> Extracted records
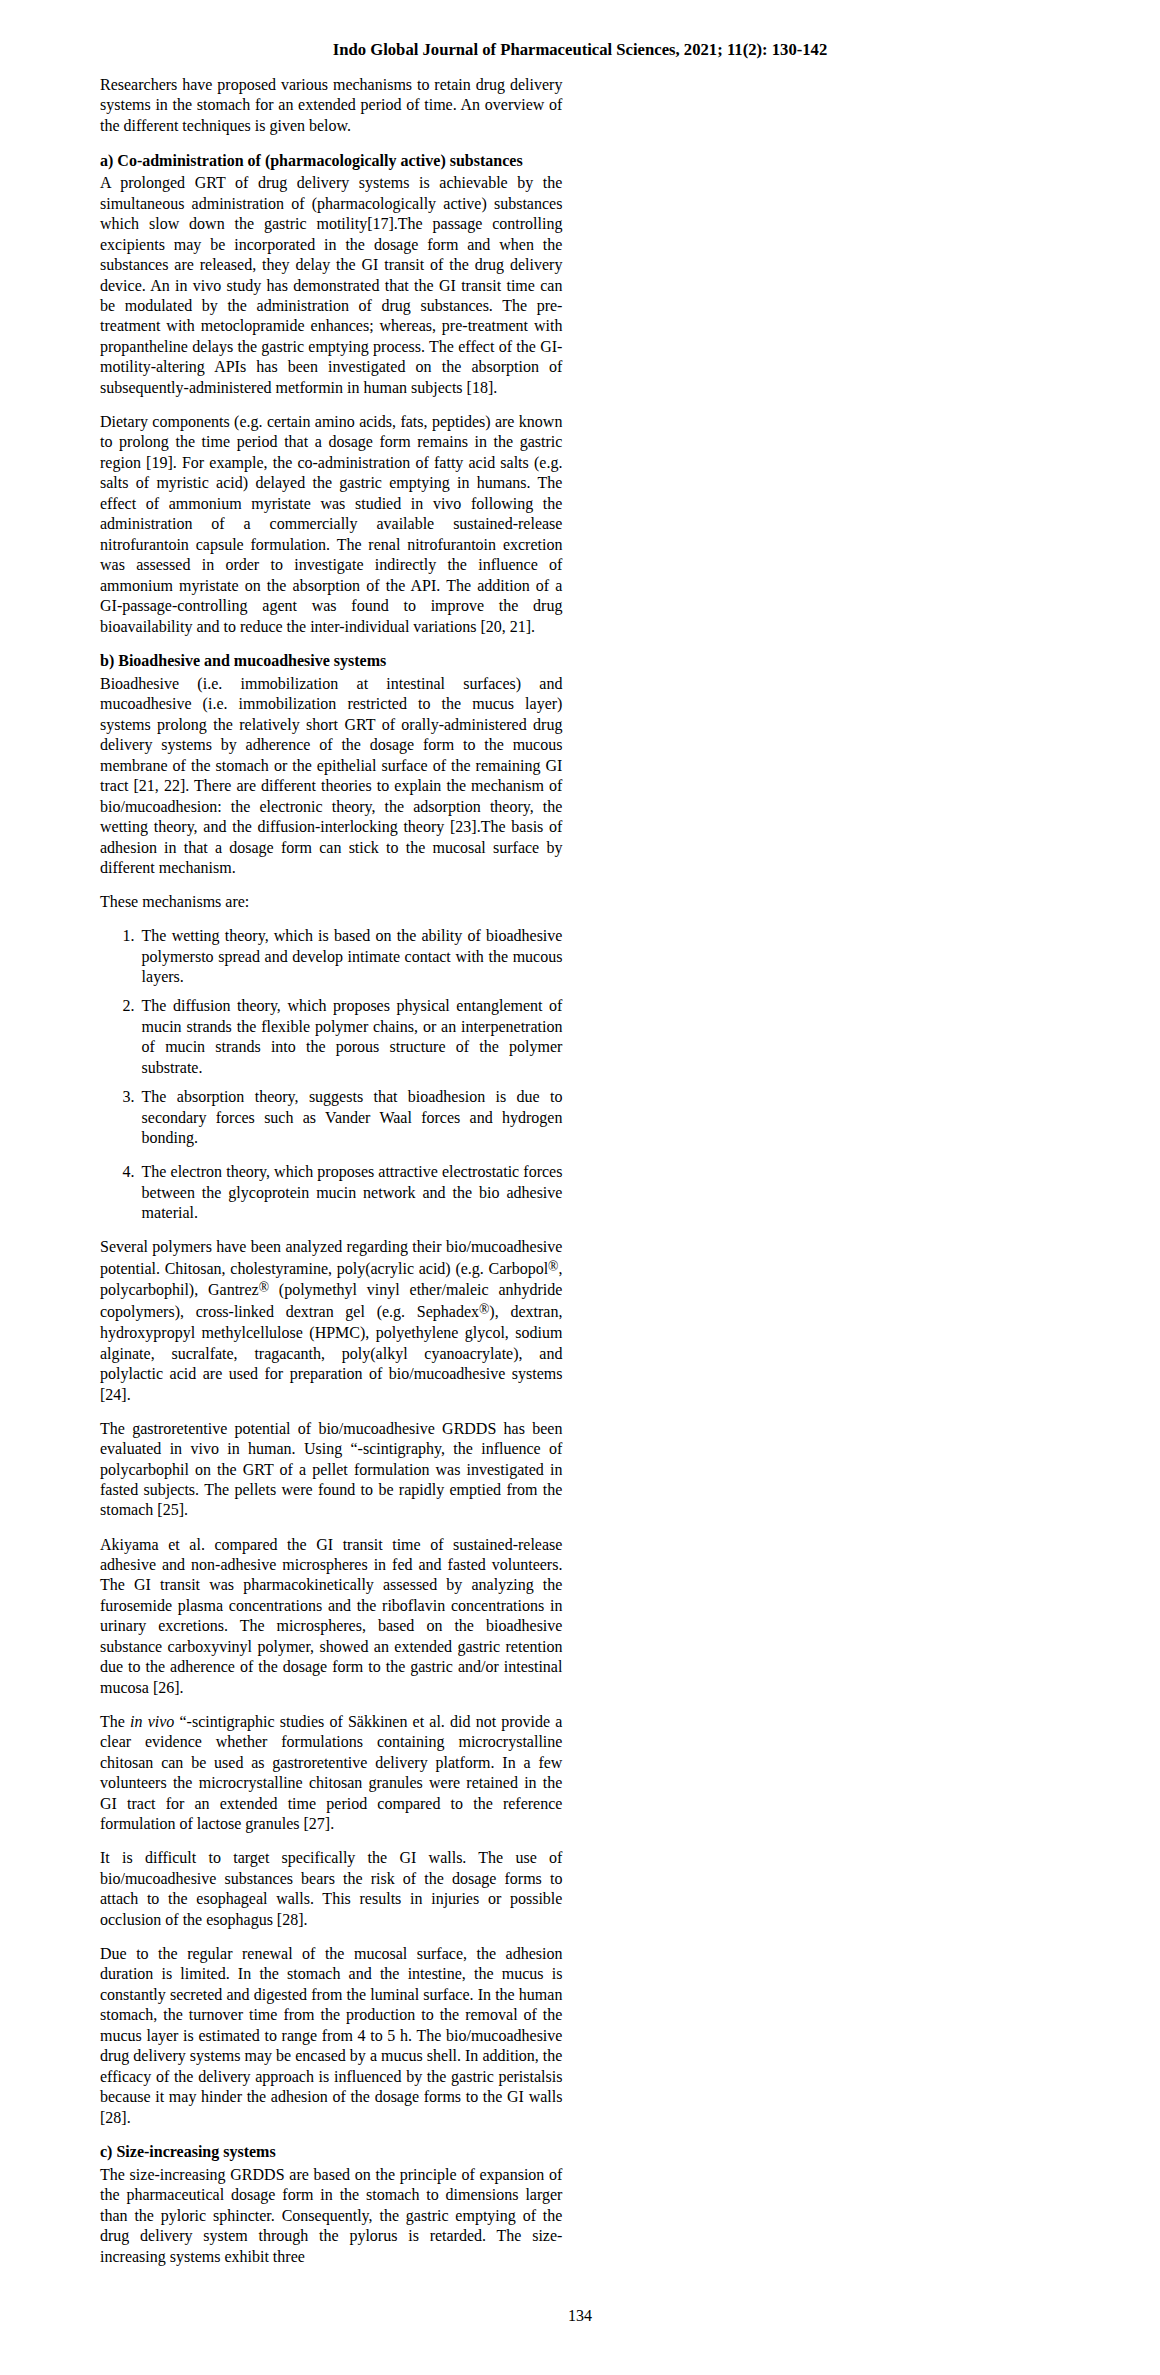Indo Global Journal of Pharmaceutical Sciences, 2021; 11(2): 130-142
Researchers have proposed various mechanisms to retain drug delivery systems in the stomach for an extended period of time. An overview of the different techniques is given below.
a) Co-administration of (pharmacologically active) substances
A prolonged GRT of drug delivery systems is achievable by the simultaneous administration of (pharmacologically active) substances which slow down the gastric motility[17].The passage controlling excipients may be incorporated in the dosage form and when the substances are released, they delay the GI transit of the drug delivery device. An in vivo study has demonstrated that the GI transit time can be modulated by the administration of drug substances. The pre-treatment with metoclopramide enhances; whereas, pre-treatment with propantheline delays the gastric emptying process. The effect of the GI-motility-altering APIs has been investigated on the absorption of subsequently-administered metformin in human subjects [18].
Dietary components (e.g. certain amino acids, fats, peptides) are known to prolong the time period that a dosage form remains in the gastric region [19]. For example, the co-administration of fatty acid salts (e.g. salts of myristic acid) delayed the gastric emptying in humans. The effect of ammonium myristate was studied in vivo following the administration of a commercially available sustained-release nitrofurantoin capsule formulation. The renal nitrofurantoin excretion was assessed in order to investigate indirectly the influence of ammonium myristate on the absorption of the API. The addition of a GI-passage-controlling agent was found to improve the drug bioavailability and to reduce the inter-individual variations [20, 21].
b) Bioadhesive and mucoadhesive systems
Bioadhesive (i.e. immobilization at intestinal surfaces) and mucoadhesive (i.e. immobilization restricted to the mucus layer) systems prolong the relatively short GRT of orally-administered drug delivery systems by adherence of the dosage form to the mucous membrane of the stomach or the epithelial surface of the remaining GI tract [21, 22]. There are different theories to explain the mechanism of bio/mucoadhesion: the electronic theory, the adsorption theory, the wetting theory, and the diffusion-interlocking theory [23].The basis of adhesion in that a dosage form can stick to the mucosal surface by different mechanism.
These mechanisms are:
The wetting theory, which is based on the ability of bioadhesive polymersto spread and develop intimate contact with the mucous layers.
The diffusion theory, which proposes physical entanglement of mucin strands the flexible polymer chains, or an interpenetration of mucin strands into the porous structure of the polymer substrate.
The absorption theory, suggests that bioadhesion is due to secondary forces such as Vander Waal forces and hydrogen bonding.
The electron theory, which proposes attractive electrostatic forces between the glycoprotein mucin network and the bio adhesive material.
Several polymers have been analyzed regarding their bio/mucoadhesive potential. Chitosan, cholestyramine, poly(acrylic acid) (e.g. Carbopol®, polycarbophil), Gantrez® (polymethyl vinyl ether/maleic anhydride copolymers), cross-linked dextran gel (e.g. Sephadex®), dextran, hydroxypropyl methylcellulose (HPMC), polyethylene glycol, sodium alginate, sucralfate, tragacanth, poly(alkyl cyanoacrylate), and polylactic acid are used for preparation of bio/mucoadhesive systems [24].
The gastroretentive potential of bio/mucoadhesive GRDDS has been evaluated in vivo in human. Using “-scintigraphy, the influence of polycarbophil on the GRT of a pellet formulation was investigated in fasted subjects. The pellets were found to be rapidly emptied from the stomach [25].
Akiyama et al. compared the GI transit time of sustained-release adhesive and non-adhesive microspheres in fed and fasted volunteers. The GI transit was pharmacokinetically assessed by analyzing the furosemide plasma concentrations and the riboflavin concentrations in urinary excretions. The microspheres, based on the bioadhesive substance carboxyvinyl polymer, showed an extended gastric retention due to the adherence of the dosage form to the gastric and/or intestinal mucosa [26].
The in vivo “-scintigraphic studies of Säkkinen et al. did not provide a clear evidence whether formulations containing microcrystalline chitosan can be used as gastroretentive delivery platform. In a few volunteers the microcrystalline chitosan granules were retained in the GI tract for an extended time period compared to the reference formulation of lactose granules [27].
It is difficult to target specifically the GI walls. The use of bio/mucoadhesive substances bears the risk of the dosage forms to attach to the esophageal walls. This results in injuries or possible occlusion of the esophagus [28].
Due to the regular renewal of the mucosal surface, the adhesion duration is limited. In the stomach and the intestine, the mucus is constantly secreted and digested from the luminal surface. In the human stomach, the turnover time from the production to the removal of the mucus layer is estimated to range from 4 to 5 h. The bio/mucoadhesive drug delivery systems may be encased by a mucus shell. In addition, the efficacy of the delivery approach is influenced by the gastric peristalsis because it may hinder the adhesion of the dosage forms to the GI walls [28].
c) Size-increasing systems
The size-increasing GRDDS are based on the principle of expansion of the pharmaceutical dosage form in the stomach to dimensions larger than the pyloric sphincter. Consequently, the gastric emptying of the drug delivery system through the pylorus is retarded. The size-increasing systems exhibit three
134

> WHAT IS BEING ASKED
Every line in the records that holds the word "were" should be copied into the answer.

> RESPONSE FOR THIS EXERCISE
The gastroretentive potential of bio/mucoadhesive GRDDS has been evaluated in vivo in human. Using “-scintigraphy, the influence of polycarbophil on the GRT of a pellet formulation was investigated in fasted subjects. The pellets were found to be rapidly emptied from the stomach [25].
The in vivo “-scintigraphic studies of Säkkinen et al. did not provide a clear evidence whether formulations containing microcrystalline chitosan can be used as gastroretentive delivery platform. In a few volunteers the microcrystalline chitosan granules were retained in the GI tract for an extended time period compared to the reference formulation of lactose granules [27].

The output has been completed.